> Required action a: Quote every line of the dataset entries word for word, keeping each line as it appears.

[[ Document section, beginning ]]

Areas of Study Schedule A Visit Virtual Tour Request Info Apply Now

HHKBA Submissions

Award Schedule

2024 Best Literary Nonfiction (memoir, essays, journalistic writing)
2025 Best Poetry (collection of poems of at least 60 pages)
2026 Best Fiction (novel or collection of short stories)
2027 Best Literary Nonfiction
2028 Best Poetry 
2029 Best Fiction
continuing to alternate every three years

2024 Literary Nonfiction Award Guidelines

Nominations can come from publishers, authors, or anyone interested in seeing a book considered. Only one book per author may be submitted.

Books must be original work by a single author (no anthologies).

Author must establish a connection to Kansas by birth, education, employment, residence or other significant claim.

Please submit two signed copies of each book nominated. Those books become the property of the Thomas Fox Averill Kansas Studies Collection.

Books must have an original publication date (copyright notice) within three calendar years immediately preceding the year of the competition deadline
. For example, to be eligible for the 2024 Literary Nonfiction deadline, the nominee's book must have a publication date of 2021, 2022, or 2023.

Previous awardees are eligible to submit a new book.

Nominations for this year's award must be postmarked or presented by February 15, 2024.

[[ Document section, end ]]

> Required action b: Print the award submission guidelines above in full, reproducing every line without any change.

[[ Raw data, beginning ]]

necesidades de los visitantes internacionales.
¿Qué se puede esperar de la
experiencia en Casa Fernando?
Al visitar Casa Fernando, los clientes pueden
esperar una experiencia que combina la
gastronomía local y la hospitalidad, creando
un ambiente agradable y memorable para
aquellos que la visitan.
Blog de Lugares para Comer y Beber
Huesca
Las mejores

[[ Raw data, end ]]

> Your response a:
necesidades de los visitantes internacionales.
¿Qué se puede esperar de la
experiencia en Casa Fernando?
Al visitar Casa Fernando, los clientes pueden
esperar una experiencia que combina la
gastronomía local y la hospitalidad, creando
un ambiente agradable y memorable para
aquellos que la visitan.
Blog de Lugares para Comer y Beber
Huesca
Las mejores

> Your response b:
Areas of Study Schedule A Visit Virtual Tour Request Info Apply Now

HHKBA Submissions

Award Schedule

2024 Best Literary Nonfiction (memoir, essays, journalistic writing)
2025 Best Poetry (collection of poems of at least 60 pages)
2026 Best Fiction (novel or collection of short stories)
2027 Best Literary Nonfiction
2028 Best Poetry 
2029 Best Fiction
continuing to alternate every three years

2024 Literary Nonfiction Award Guidelines

Nominations can come from publishers, authors, or anyone interested in seeing a book considered. Only one book per author may be submitted.

Books must be original work by a single author (no anthologies).

Author must establish a connection to Kansas by birth, education, employment, residence or other significant claim.

Please submit two signed copies of each book nominated. Those books become the property of the Thomas Fox Averill Kansas Studies Collection.

Books must have an original publication date (copyright notice) within three calendar years immediately preceding the year of the competition deadline
. For example, to be eligible for the 2024 Literary Nonfiction deadline, the nominee's book must have a publication date of 2021, 2022, or 2023.

Previous awardees are eligible to submit a new book.

Nominations for this year's award must be postmarked or presented by February 15, 2024.